Abaixo, pode-se vê-los em frente à Ópera da Bastilha, de onde foram expulsos em 11 de junho deste ano. Em 14 de julho, foram cercados por policiais.
Retornaram, porém ao logradouro em frente ao da Ópera da Bastilha, e seguem acampados. Alguns de seus cartazes, pude vê-los em protestos em São Paulo, como Aucun être humain n'est ilégal. (Nenhum ser humano é ilegal.) Outros, não, como Tu la sens l'insurrection qui vient? (Tu a sentes, a insurreição que vem?), obviamente inspirado em Tiqqun, e Je pense donc je gêne (Penso, logo incomodo). Aqui e lá, temos a insatisfação com a democracia indireta e os partidos políticos.
Porém, mais forte do que Tiqqun parece ser, neste momento, o chamado que Stéphane Hessel voltou a colocar na ordem do dia: Indignai-vos.
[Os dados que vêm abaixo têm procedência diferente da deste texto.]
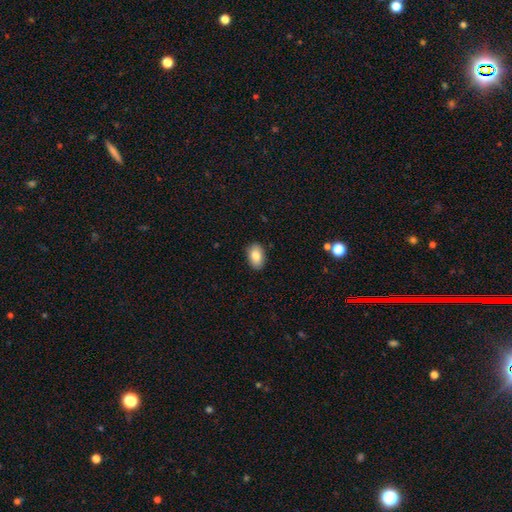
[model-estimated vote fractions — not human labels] smooth-or-featured: smooth: 84% | featured or disk: 8% | star or artifact: 7%
  how-rounded: in between: 90% | round: 9% | cigar-shaped: 1%
  merging: none: 88% | minor disturbance: 9% | major disturbance: 2% | merger: 1%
Para quem ainda não leu o texto, já traduzido para várias línguas, lembro que se trata da voz de um resistente francês da Segunda Guerra Mundial conclamando a que se saia da indiferença diante da ditadura do mercado dos dias de hoje, com um apelo normativo à Declaração dos Direitos Humanos aprovada pela ONU em 1948 (ele participou da elaboração do projeto da Declaração) como direitos universais (seguindo René Cassin) e não meramente internacionais.
Ele crê (e há exemplos disso, vários, na história) que uma minoria de indignados pode levar a mudanças, convencendo a maioria. Pelo que vi na França, essa minoria não chega ainda à dimensão da espanhola.
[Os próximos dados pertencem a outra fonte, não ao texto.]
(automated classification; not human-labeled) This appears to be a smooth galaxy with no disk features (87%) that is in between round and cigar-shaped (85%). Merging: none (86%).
Acredito que a imaginação política da resistência precisa ainda estar à altura do momento de crise. Em outro momento histórico, na França, certo deputado teve a ideia de afirmar, e a teoria para justificar, que o Terceiro Estado era a nação, e que ele detinha o poder constituinte. Essa ideia permitiu dar forma à indignação e às demandas concretas do povo francês (sem essas demandas, claro, a imaginação seria infrutífera).
O momento foi o da Revolução Francesa, e esse homem foi Sieyès, que foi um dos que fui visitar no cemitério Père-Lachaise (o túmulo de Jim Morrison continua sendo mais frequentado, porém). Traduzi dele o discurso com que defendeu seu projeto da Declaração de Direitos do Homem e do Cidadão, em 1789. Os indignados franceses de hoje precisam também daquela imaginação - ela é o que dá forma ao novo.